Stated task: Write out the passage of the thread on comparing two MongoDB collections between "Reputation: 415" and "the testing env.", inclusive.
━━━━━ Document extract
CODEWITHSUNDEEP
mongodbcollectionsdiff
Karan Jain
Karan Jain

Reputation: 415

Compare a mongo diff on two collections

I have two mongo collections, one which refers to the production env and the other to the testing env.

How can I compare a diff between my two collections?

I tried dumping them to a bson and then converting to a json. But I cant just perform a simple diff on them since the sorting might vary and the json file is way too large to be sorted.

Upvotes: 34

Views: 51998

Answers (7)

Xavier Guihot
Xavier Guihot

Reputation: 61666

Starting Mongo 4.4, the aggregation framework provides a new $unionWith stage, performing the union of two collections (the combined pipeline results from two collections into a single result set).

Making it way easier to find the diff between two collections:

// > db.test.find()
//    { "a" : 9, "b" : 2  }
//    { "a" : 4, "b" : 12 }
//    { "a" : 3, "b" : 5  }
//    { "a" : 0, "b" : 7  }
//    { "a" : 7, "b" : 12 }
// > db.prod.find()
//    { "a" : 3, "b" : 5  }
//    { "a" : 4, "b" : 12 }
//    { "a" : 3, "b" : 5  }
//    { "a" : 0, "b" : 7  }
db.test.aggregate(
  { $unset: "_id" },
  { $project: { from: "test", doc: "$$ROOT" } },
  { $unionWith: {
      coll: "prod",
      pipeline: [
        { $unset: "_id" },
        { $project: { from: "prod", doc: "$$ROOT" } }
      ]
  }},
  { $group: {
      _id: "$doc",
      test: { $sum: { $cond: [ { $eq: ["$from", "test"] }, 1, 0 ] } },
      prod: { $sum: { $cond: [ { $eq: ["$from", "prod"] }, 1, 0 ] } }
  }},
  { $match: { $expr: { $ne: ["$test", "$prod"] } } }
)
━━━━━━━━━━
━━━━━ Data
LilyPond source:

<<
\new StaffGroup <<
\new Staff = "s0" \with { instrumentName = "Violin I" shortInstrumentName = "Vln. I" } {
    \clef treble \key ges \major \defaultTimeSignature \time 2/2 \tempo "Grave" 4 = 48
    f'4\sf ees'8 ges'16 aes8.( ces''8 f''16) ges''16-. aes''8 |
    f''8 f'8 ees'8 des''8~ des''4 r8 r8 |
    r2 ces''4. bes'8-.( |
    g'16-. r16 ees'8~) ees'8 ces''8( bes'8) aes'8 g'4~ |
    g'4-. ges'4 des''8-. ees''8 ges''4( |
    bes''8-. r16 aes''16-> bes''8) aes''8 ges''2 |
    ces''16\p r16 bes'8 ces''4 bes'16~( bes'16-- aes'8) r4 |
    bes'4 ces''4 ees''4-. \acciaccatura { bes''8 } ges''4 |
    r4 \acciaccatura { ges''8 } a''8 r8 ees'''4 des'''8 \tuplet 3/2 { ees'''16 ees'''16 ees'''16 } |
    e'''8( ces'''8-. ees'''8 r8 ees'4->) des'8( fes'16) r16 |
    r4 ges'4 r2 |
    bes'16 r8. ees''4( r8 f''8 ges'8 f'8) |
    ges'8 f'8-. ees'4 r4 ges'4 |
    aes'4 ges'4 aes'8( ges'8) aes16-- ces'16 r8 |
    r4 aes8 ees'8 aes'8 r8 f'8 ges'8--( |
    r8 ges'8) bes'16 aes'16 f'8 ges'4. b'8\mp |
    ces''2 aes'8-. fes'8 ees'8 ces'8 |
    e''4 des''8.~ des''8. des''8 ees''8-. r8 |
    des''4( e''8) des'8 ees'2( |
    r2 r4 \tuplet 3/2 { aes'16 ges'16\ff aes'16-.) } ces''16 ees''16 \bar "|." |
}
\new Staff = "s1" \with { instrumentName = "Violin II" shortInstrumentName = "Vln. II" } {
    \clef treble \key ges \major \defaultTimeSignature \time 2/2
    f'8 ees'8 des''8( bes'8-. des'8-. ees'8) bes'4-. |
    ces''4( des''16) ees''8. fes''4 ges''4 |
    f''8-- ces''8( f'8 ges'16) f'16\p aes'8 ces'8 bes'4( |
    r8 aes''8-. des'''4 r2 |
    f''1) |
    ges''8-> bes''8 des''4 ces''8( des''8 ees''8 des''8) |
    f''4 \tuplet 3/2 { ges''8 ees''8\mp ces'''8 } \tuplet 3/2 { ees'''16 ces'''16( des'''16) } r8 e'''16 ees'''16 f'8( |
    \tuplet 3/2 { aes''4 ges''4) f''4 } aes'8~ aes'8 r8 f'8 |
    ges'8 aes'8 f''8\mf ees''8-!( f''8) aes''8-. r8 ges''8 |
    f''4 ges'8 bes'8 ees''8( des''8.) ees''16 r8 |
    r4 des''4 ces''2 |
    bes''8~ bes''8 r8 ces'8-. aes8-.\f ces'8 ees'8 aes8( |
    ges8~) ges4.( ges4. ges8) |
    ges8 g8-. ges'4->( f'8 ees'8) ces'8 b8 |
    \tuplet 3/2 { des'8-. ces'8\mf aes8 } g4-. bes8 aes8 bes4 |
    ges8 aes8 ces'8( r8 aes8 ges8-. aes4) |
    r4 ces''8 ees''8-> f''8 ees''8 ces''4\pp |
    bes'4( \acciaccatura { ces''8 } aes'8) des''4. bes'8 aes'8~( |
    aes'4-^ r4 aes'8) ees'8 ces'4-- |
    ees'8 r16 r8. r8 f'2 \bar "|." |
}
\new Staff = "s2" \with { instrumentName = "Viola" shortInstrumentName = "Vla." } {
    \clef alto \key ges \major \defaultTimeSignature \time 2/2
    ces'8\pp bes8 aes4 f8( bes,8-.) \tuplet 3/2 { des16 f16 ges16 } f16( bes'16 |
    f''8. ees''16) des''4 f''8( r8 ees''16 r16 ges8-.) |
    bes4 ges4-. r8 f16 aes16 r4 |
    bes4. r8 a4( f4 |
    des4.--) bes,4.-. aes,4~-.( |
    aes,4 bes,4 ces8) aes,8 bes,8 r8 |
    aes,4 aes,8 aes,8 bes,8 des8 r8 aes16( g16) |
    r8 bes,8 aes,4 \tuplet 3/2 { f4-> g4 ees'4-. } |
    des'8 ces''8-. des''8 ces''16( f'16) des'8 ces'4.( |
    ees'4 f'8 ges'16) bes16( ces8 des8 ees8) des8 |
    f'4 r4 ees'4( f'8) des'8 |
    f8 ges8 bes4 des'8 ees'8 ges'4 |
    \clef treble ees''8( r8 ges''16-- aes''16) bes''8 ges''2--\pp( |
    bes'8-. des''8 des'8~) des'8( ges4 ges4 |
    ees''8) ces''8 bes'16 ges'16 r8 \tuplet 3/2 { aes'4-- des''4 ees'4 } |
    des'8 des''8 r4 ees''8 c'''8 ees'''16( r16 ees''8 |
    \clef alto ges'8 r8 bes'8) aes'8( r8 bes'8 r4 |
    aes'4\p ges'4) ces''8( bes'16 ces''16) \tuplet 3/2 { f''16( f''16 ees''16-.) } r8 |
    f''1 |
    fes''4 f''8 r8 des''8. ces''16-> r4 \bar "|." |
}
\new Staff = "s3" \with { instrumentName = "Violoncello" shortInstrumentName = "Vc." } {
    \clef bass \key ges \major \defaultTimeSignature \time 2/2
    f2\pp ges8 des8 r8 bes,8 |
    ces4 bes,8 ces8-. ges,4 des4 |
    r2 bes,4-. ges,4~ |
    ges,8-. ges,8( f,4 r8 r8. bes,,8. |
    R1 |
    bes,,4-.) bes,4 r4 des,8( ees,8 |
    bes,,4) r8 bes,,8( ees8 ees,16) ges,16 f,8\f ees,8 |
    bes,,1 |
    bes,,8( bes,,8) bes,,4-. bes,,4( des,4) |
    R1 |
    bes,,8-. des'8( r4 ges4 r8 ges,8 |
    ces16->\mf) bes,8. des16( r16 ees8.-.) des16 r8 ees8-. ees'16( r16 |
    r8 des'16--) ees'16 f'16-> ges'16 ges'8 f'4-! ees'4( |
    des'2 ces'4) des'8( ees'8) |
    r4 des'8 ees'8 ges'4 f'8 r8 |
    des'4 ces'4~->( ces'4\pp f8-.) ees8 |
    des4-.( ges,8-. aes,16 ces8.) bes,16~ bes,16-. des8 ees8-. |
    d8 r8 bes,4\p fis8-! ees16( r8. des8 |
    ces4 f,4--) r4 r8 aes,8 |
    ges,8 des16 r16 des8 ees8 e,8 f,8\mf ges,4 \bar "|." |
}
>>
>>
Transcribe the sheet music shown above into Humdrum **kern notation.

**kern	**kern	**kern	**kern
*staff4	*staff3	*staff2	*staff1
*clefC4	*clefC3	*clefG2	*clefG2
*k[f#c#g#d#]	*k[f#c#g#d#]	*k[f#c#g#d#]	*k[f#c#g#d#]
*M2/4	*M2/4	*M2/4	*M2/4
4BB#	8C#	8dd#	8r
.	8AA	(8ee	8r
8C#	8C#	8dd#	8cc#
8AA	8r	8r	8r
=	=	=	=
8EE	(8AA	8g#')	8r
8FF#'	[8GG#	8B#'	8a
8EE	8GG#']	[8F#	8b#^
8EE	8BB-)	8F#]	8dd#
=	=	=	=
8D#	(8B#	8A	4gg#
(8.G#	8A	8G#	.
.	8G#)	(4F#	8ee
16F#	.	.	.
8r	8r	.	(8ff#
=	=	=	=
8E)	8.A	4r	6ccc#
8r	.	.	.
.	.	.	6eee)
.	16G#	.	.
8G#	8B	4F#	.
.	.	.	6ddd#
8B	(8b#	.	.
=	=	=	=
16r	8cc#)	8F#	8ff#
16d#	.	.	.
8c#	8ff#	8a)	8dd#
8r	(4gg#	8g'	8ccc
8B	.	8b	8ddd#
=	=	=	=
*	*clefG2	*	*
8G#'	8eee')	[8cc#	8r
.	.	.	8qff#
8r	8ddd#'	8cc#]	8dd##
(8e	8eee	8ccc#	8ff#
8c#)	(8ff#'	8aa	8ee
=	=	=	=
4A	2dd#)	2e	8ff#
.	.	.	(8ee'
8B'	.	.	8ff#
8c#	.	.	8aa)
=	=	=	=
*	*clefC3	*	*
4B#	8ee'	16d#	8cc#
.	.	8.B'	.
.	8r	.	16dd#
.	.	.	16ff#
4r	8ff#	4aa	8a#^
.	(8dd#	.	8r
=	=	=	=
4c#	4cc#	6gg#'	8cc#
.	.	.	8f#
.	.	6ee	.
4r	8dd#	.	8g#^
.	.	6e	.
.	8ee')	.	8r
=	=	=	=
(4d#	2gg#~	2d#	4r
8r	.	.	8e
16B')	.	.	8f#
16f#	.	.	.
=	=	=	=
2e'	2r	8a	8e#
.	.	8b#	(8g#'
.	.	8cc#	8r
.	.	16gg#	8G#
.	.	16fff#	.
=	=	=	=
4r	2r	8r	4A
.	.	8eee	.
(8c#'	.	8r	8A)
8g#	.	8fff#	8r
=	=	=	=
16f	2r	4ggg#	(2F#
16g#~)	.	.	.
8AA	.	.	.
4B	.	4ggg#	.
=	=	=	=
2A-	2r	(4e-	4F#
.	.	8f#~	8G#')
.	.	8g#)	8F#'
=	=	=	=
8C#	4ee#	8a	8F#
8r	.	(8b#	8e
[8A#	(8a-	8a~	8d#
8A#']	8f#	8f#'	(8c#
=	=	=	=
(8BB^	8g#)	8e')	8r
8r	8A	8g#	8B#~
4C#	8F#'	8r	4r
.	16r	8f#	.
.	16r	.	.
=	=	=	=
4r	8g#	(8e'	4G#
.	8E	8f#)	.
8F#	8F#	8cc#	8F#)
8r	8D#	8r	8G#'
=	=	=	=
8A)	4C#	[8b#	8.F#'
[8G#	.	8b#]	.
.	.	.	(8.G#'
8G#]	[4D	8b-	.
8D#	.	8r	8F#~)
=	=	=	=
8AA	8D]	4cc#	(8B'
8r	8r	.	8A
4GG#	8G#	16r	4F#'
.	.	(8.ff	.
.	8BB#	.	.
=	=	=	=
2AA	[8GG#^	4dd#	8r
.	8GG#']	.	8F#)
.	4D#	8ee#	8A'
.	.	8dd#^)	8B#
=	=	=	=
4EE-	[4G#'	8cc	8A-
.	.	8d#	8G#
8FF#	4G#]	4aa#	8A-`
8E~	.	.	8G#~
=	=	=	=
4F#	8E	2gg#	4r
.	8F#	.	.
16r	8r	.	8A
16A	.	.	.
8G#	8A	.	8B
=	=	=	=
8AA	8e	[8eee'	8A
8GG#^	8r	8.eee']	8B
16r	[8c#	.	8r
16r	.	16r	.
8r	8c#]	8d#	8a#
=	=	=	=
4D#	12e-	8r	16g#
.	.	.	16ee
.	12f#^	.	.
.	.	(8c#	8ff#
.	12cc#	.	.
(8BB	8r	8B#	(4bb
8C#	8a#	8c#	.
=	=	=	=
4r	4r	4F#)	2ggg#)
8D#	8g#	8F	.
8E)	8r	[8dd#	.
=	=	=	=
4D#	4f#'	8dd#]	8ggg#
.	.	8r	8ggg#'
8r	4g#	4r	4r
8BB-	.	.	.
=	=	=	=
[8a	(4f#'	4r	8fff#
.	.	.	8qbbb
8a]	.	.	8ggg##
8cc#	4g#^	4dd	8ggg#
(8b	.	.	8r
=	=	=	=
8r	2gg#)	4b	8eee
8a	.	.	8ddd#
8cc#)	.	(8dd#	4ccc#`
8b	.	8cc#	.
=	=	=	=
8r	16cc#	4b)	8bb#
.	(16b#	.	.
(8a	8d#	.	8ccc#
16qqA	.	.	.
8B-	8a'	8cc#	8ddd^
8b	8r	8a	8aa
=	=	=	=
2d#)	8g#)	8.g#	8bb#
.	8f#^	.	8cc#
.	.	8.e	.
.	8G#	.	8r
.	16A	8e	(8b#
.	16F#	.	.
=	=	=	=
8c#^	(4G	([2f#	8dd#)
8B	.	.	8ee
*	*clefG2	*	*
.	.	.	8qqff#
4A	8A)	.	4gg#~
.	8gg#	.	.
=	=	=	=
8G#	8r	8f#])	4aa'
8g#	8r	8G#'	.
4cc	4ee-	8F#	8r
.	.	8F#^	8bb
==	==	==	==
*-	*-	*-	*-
━━━━━━━━━━
Correct result:
Reputation: 415

Compare a mongo diff on two collections

I have two mongo collections, one which refers to the production env and the other to the testing env.